[Extracted page text data]
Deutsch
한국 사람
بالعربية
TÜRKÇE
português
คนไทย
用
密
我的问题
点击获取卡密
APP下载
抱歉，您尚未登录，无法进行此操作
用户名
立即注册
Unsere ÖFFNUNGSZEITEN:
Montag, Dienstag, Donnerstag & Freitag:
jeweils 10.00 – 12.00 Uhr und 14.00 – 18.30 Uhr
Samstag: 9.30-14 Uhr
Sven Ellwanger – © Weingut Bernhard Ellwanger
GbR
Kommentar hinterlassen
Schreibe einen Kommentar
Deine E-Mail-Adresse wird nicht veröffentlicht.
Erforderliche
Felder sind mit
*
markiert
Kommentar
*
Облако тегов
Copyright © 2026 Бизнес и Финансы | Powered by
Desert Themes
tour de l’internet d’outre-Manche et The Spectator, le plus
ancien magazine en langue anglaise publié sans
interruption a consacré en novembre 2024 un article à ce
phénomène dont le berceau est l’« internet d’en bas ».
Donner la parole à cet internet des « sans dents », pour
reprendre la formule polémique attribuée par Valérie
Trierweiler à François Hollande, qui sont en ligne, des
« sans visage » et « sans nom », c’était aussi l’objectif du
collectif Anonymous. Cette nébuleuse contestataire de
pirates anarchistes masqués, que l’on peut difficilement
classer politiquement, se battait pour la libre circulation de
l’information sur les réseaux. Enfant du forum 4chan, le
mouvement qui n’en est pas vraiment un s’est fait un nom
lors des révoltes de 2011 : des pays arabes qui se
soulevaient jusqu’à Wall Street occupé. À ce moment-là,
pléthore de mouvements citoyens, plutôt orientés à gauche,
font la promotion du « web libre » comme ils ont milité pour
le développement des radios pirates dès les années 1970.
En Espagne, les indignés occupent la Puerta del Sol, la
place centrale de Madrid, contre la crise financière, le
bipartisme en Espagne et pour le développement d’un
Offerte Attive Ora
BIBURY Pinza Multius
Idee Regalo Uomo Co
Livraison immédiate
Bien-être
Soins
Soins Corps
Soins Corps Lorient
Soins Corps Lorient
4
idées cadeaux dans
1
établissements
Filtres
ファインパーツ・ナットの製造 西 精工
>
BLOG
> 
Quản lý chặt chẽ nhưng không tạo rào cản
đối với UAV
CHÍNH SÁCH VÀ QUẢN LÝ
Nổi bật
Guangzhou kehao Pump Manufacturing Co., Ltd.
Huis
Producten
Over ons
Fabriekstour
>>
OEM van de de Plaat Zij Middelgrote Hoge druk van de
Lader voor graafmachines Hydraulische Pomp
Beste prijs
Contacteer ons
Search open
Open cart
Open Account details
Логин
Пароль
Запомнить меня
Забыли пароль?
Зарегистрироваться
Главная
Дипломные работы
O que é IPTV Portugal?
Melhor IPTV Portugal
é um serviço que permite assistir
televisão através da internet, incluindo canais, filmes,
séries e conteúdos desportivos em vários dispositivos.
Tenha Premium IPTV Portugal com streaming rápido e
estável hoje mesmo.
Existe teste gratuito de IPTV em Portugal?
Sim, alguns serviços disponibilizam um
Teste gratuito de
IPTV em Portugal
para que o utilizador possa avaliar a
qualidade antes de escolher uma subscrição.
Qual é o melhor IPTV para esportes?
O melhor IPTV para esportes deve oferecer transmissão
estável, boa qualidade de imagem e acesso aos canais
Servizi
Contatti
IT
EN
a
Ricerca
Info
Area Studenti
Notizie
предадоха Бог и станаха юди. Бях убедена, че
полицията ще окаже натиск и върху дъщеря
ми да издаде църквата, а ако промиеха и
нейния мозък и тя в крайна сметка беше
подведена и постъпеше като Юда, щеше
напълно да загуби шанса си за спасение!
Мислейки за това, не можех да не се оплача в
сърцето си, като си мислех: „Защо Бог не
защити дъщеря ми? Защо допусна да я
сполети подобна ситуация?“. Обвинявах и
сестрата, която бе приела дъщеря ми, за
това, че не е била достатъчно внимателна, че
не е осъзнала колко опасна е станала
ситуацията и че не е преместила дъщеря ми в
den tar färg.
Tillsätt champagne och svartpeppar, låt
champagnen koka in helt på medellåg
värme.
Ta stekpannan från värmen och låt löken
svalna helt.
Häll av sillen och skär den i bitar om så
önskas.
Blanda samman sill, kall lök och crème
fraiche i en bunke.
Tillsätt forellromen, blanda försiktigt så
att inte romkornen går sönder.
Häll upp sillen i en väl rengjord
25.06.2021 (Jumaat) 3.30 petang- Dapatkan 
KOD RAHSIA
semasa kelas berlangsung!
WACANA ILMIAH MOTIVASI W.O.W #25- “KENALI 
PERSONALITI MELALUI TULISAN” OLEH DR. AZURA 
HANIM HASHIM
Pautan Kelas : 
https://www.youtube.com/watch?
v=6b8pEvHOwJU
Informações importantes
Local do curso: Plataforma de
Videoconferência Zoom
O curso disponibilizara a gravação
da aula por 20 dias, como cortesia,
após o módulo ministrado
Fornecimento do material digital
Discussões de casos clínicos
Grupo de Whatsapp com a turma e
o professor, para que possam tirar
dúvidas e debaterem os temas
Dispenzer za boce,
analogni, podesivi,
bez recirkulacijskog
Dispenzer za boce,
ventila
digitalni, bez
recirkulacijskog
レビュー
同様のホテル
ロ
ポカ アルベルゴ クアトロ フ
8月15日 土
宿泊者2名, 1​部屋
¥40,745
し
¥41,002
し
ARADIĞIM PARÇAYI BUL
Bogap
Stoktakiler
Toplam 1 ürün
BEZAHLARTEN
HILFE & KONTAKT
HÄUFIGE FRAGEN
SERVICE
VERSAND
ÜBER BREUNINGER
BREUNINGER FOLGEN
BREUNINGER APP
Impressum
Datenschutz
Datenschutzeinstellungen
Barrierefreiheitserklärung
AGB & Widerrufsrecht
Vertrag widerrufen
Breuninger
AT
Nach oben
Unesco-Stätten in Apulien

◆ Work to complete ◆
Every entry must appear in the answer, reproduced exactly.

◆ Answer space ◆
Deutsch
한국 사람
بالعربية
TÜRKÇE
português
คนไทย
用
密
我的问题
点击获取卡密
APP下载
抱歉，您尚未登录，无法进行此操作
用户名
立即注册
Unsere ÖFFNUNGSZEITEN:
Montag, Dienstag, Donnerstag & Freitag:
jeweils 10.00 – 12.00 Uhr und 14.00 – 18.30 Uhr
Samstag: 9.30-14 Uhr
Sven Ellwanger – © Weingut Bernhard Ellwanger
GbR
Kommentar hinterlassen
Schreibe einen Kommentar
Deine E-Mail-Adresse wird nicht veröffentlicht.
Erforderliche
Felder sind mit
*
markiert
Kommentar
*
Облако тегов
Copyright © 2026 Бизнес и Финансы | Powered by
Desert Themes
tour de l’internet d’outre-Manche et The Spectator, le plus
ancien magazine en langue anglaise publié sans
interruption a consacré en novembre 2024 un article à ce
phénomène dont le berceau est l’« internet d’en bas ».
Donner la parole à cet internet des « sans dents », pour
reprendre la formule polémique attribuée par Valérie
Trierweiler à François Hollande, qui sont en ligne, des
« sans visage » et « sans nom », c’était aussi l’objectif du
collectif Anonymous. Cette nébuleuse contestataire de
pirates anarchistes masqués, que l’on peut difficilement
classer politiquement, se battait pour la libre circulation de
l’information sur les réseaux. Enfant du forum 4chan, le
mouvement qui n’en est pas vraiment un s’est fait un nom
lors des révoltes de 2011 : des pays arabes qui se
soulevaient jusqu’à Wall Street occupé. À ce moment-là,
pléthore de mouvements citoyens, plutôt orientés à gauche,
font la promotion du « web libre » comme ils ont milité pour
le développement des radios pirates dès les années 1970.
En Espagne, les indignés occupent la Puerta del Sol, la
place centrale de Madrid, contre la crise financière, le
bipartisme en Espagne et pour le développement d’un
Offerte Attive Ora
BIBURY Pinza Multius
Idee Regalo Uomo Co
Livraison immédiate
Bien-être
Soins
Soins Corps
Soins Corps Lorient
Soins Corps Lorient
4
idées cadeaux dans
1
établissements
Filtres
ファインパーツ・ナットの製造 西 精工
>
BLOG
> 
Quản lý chặt chẽ nhưng không tạo rào cản
đối với UAV
CHÍNH SÁCH VÀ QUẢN LÝ
Nổi bật
Guangzhou kehao Pump Manufacturing Co., Ltd.
Huis
Producten
Over ons
Fabriekstour
>>
OEM van de de Plaat Zij Middelgrote Hoge druk van de
Lader voor graafmachines Hydraulische Pomp
Beste prijs
Contacteer ons
Search open
Open cart
Open Account details
Логин
Пароль
Запомнить меня
Забыли пароль?
Зарегистрироваться
Главная
Дипломные работы
O que é IPTV Portugal?
Melhor IPTV Portugal
é um serviço que permite assistir
televisão através da internet, incluindo canais, filmes,
séries e conteúdos desportivos em vários dispositivos.
Tenha Premium IPTV Portugal com streaming rápido e
estável hoje mesmo.
Existe teste gratuito de IPTV em Portugal?
Sim, alguns serviços disponibilizam um
Teste gratuito de
IPTV em Portugal
para que o utilizador possa avaliar a
qualidade antes de escolher uma subscrição.
Qual é o melhor IPTV para esportes?
O melhor IPTV para esportes deve oferecer transmissão
estável, boa qualidade de imagem e acesso aos canais
Servizi
Contatti
IT
EN
a
Ricerca
Info
Area Studenti
Notizie
предадоха Бог и станаха юди. Бях убедена, че
полицията ще окаже натиск и върху дъщеря
ми да издаде църквата, а ако промиеха и
нейния мозък и тя в крайна сметка беше
подведена и постъпеше като Юда, щеше
напълно да загуби шанса си за спасение!
Мислейки за това, не можех да не се оплача в
сърцето си, като си мислех: „Защо Бог не
защити дъщеря ми? Защо допусна да я
сполети подобна ситуация?“. Обвинявах и
сестрата, която бе приела дъщеря ми, за
това, че не е била достатъчно внимателна, че
не е осъзнала колко опасна е станала
ситуацията и че не е преместила дъщеря ми в
den tar färg.
Tillsätt champagne och svartpeppar, låt
champagnen koka in helt på medellåg
värme.
Ta stekpannan från värmen och låt löken
svalna helt.
Häll av sillen och skär den i bitar om så
önskas.
Blanda samman sill, kall lök och crème
fraiche i en bunke.
Tillsätt forellromen, blanda försiktigt så
att inte romkornen går sönder.
Häll upp sillen i en väl rengjord
25.06.2021 (Jumaat) 3.30 petang- Dapatkan 
KOD RAHSIA
semasa kelas berlangsung!
WACANA ILMIAH MOTIVASI W.O.W #25- “KENALI 
PERSONALITI MELALUI TULISAN” OLEH DR. AZURA 
HANIM HASHIM
Pautan Kelas : 
https://www.youtube.com/watch?
v=6b8pEvHOwJU
Informações importantes
Local do curso: Plataforma de
Videoconferência Zoom
O curso disponibilizara a gravação
da aula por 20 dias, como cortesia,
após o módulo ministrado
Fornecimento do material digital
Discussões de casos clínicos
Grupo de Whatsapp com a turma e
o professor, para que possam tirar
dúvidas e debaterem os temas
Dispenzer za boce,
analogni, podesivi,
bez recirkulacijskog
Dispenzer za boce,
ventila
digitalni, bez
recirkulacijskog
レビュー
同様のホテル
ロ
ポカ アルベルゴ クアトロ フ
8月15日 土
宿泊者2名, 1​部屋
¥40,745
し
¥41,002
し
ARADIĞIM PARÇAYI BUL
Bogap
Stoktakiler
Toplam 1 ürün
BEZAHLARTEN
HILFE & KONTAKT
HÄUFIGE FRAGEN
SERVICE
VERSAND
ÜBER BREUNINGER
BREUNINGER FOLGEN
BREUNINGER APP
Impressum
Datenschutz
Datenschutzeinstellungen
Barrierefreiheitserklärung
AGB & Widerrufsrecht
Vertrag widerrufen
Breuninger
AT
Nach oben
Unesco-Stätten in Apulien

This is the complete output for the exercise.